A research team from the University of California blamed sugar for the country’s obesity epidemic.

Professor Robert Lustig, professor of pediatrics at the University of California, proposed in February that the government implement a high sugar tax — in addition to an age restriction on the purchase of sugary goods — because sugar is just as “toxic” as alcohol and tobacco. He cites bans on public smoking, governmental requirements on air bags in automobiles, and the placement of condom dispensers in public bathrooms as precedent for government intervention in sugar.
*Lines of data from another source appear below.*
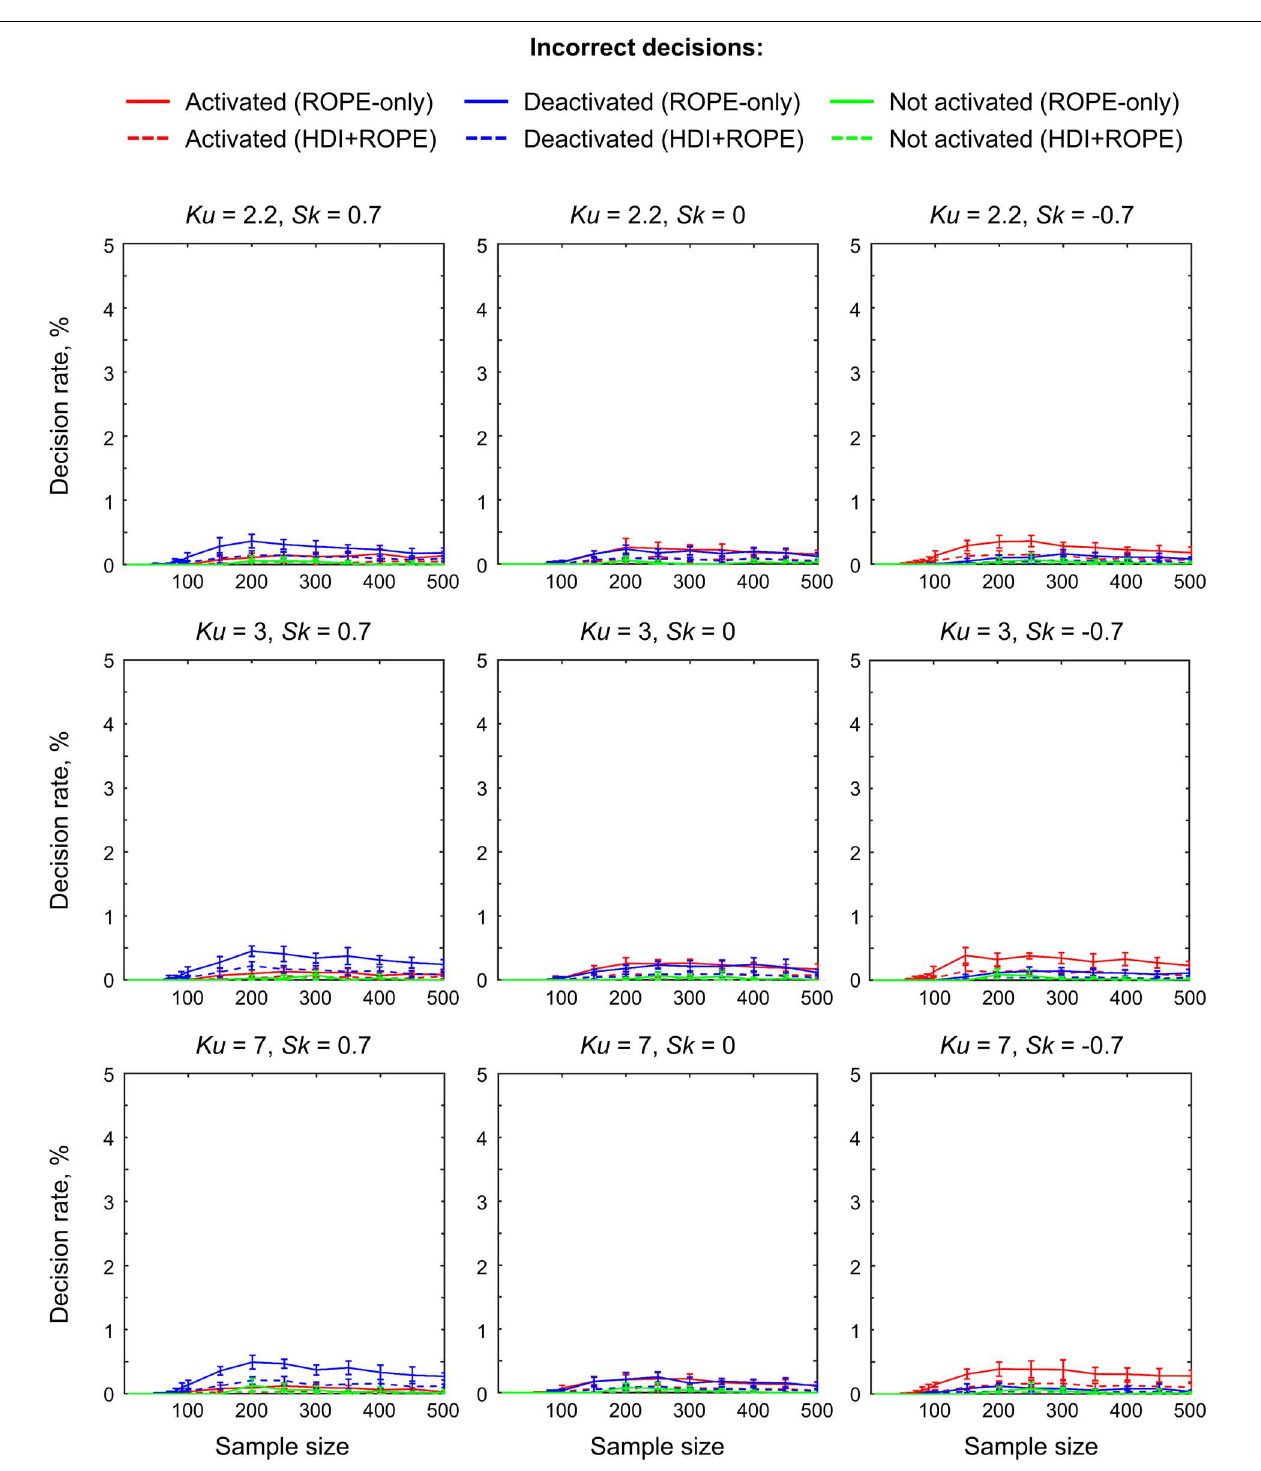
FIGURE 17 | Simulations results for the dependencies of the incorrect decision rate on the sample size. Data were drawn from normal ( Ku = 3, Sk = 0) and non-normal distributions with weak effect and high noise ( θ = 0.1%, SD = 0.4%). BPI was implemented using γ = 1 prior SD θ . The error bars represent the mean and standard deviation across ten random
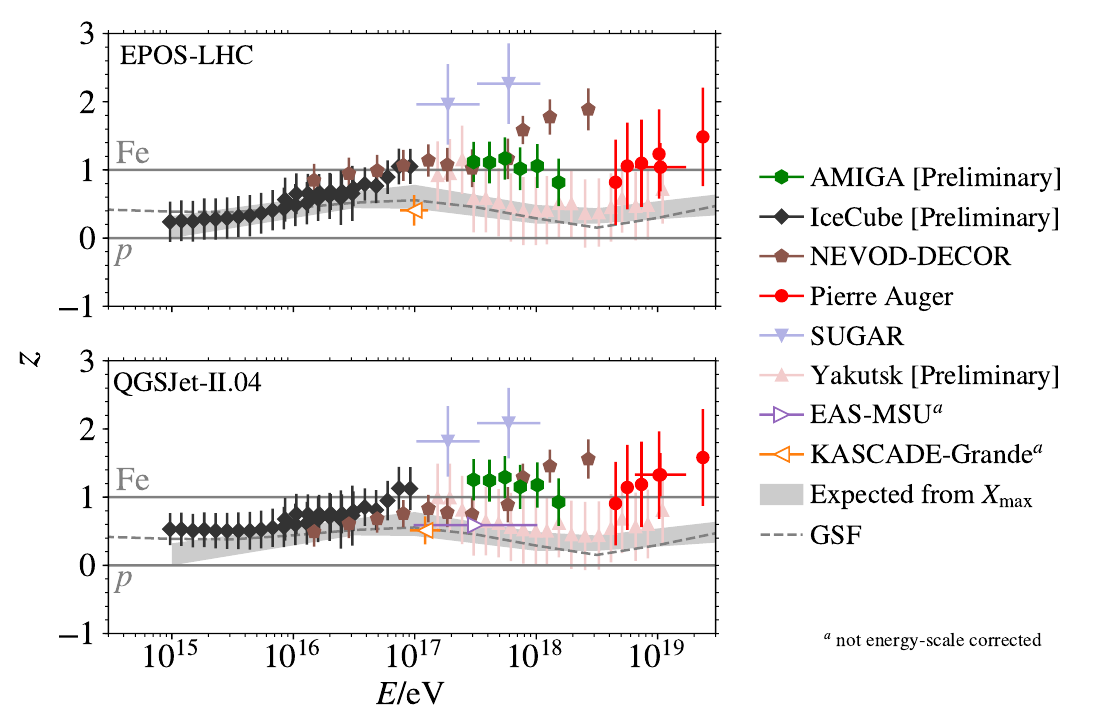
Figure 8. Zoom into Fig.7 for EPOS-LHC and QSGJet-II.04. The points for KASCADE-Grande and EAS-MSU cannot be cross- calibrated and are only included for comparison.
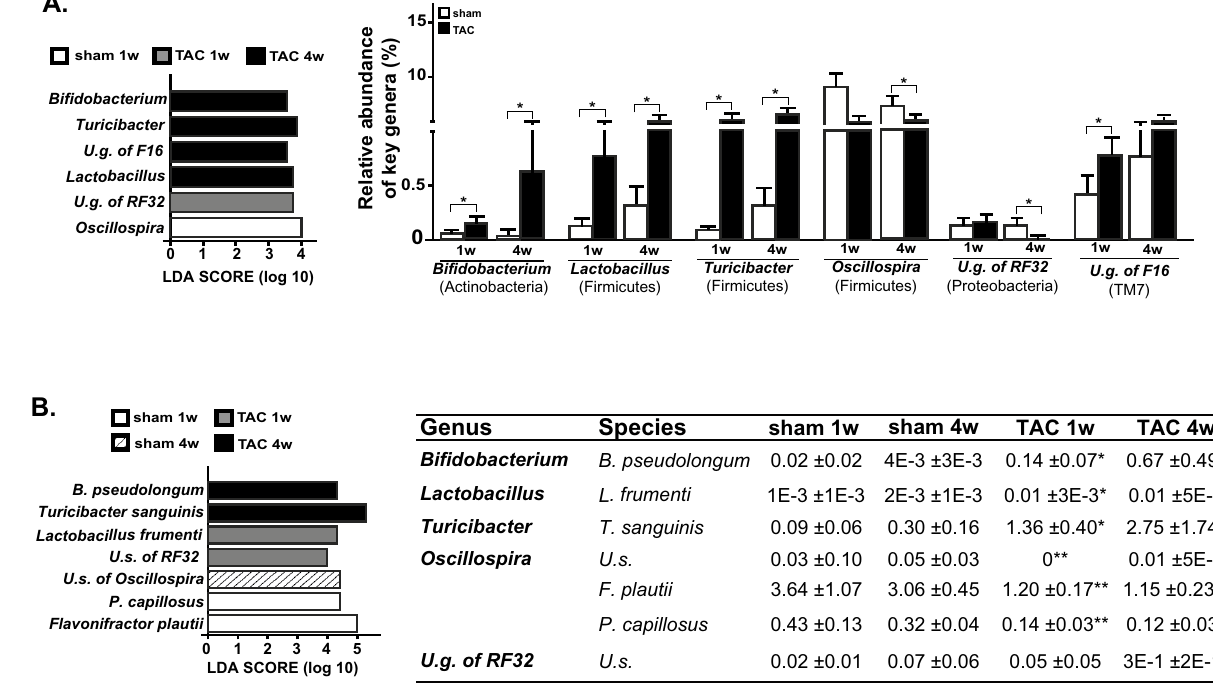
Figure 3. Gut microbiota composition after sham or TAC surgery in mice. Gut microbiota differences based on 16S rDNA sequencing at genus ( A ) and species ( B ) taxonomic levels were identified using linear discriminant analysis (LDA) combined with effect size (LEfSe) algorithm. In each panel, LDA scores (left) and relative abundance (right) of key phylotypes discriminating sham and TAC bacterial communities are reported (sham n = 8; TAC n = 9). Statistical significances were assessed using LEfSe analysis with alpha values of 0.05 for both Kruskal–Wallis and pairwise Wilcoxon tests and a cutoff value of LDA score (log10) above 2.0 (*p < 0.05 and **p < 0.01 vs. correspondent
“These simple measures — which have all been on the battleground of American politics — are now taken for granted as essential tools for our public health and well-being,” Lustig wrote in the science journal Nature. “It’s time to turn our attention to sugar.”

So let’s say the CDC launches another campaign, but instead of smoking, obesity — specifically sugar-related obesity — is the target. Instead of tips from smoking victims, you’ll get tips from Pixie Stix victims. When you sit down to watch prime-time T.V., instead of smoker’s with stomas and pictures of black lungs, you and your kids will get a front row seat to a gastric bypass surgery and pictures of fatty midriffs.

Assume the second ad campaign works, 50,000 obese Americans lose weight, and the CDC pats itself on the back again.

What next?

Consider this: unintended pregnancy is listed as a preventable disease in the Affordable Health and Patient Care Act. Just like smoking.

Not only will stomas and gastric bypass surgery be appearing on prime-time T.V., but also mothers complaining about how their preventable-disease children have ruined their lives. Suddenly “bastard child” doesn’t sound so bad.

“If [the anti-smoking] ad campaign helps people quit and prevents some from starting, it’s the right thing to do,” John Seffrin of the American Cancer Society told The New York Times.

So the ends justify the means.  But do they? A government agency is using $54 million of tax money to convince 20 percent of the people paying those taxes to change their habits. What kind of precedent does that set, not just for sugar restrictions and the CDC, but for the government at large?